Collected data entries
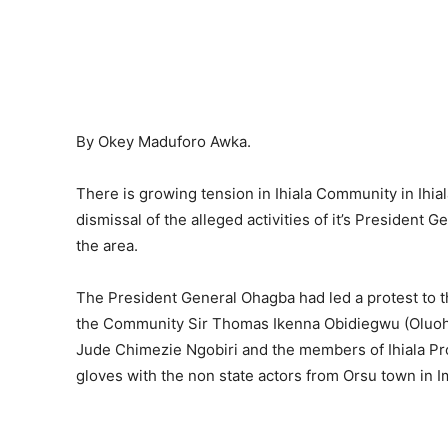
By Okey Maduforo Awka.
There is growing tension in Ihiala Community in Ihia
dismissal of the alleged activities of it’s President 
the area.
The President General Ohagba had led a protest to 
the Community Sir Thomas Ikenna Obidiegwu (Oluoha)
Jude Chimezie Ngobiri and the members of Ihiala P
gloves with the non state actors from Orsu town in Im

#### THE TASK:
The required answer is the line with "The President General" plus every line after it to the end of the entries above, transcribed exactly.

#### PROBLEM SOLUTION:
The President General Ohagba had led a protest to 
the Community Sir Thomas Ikenna Obidiegwu (Oluoha)
Jude Chimezie Ngobiri and the members of Ihiala P
gloves with the non state actors from Orsu town in Im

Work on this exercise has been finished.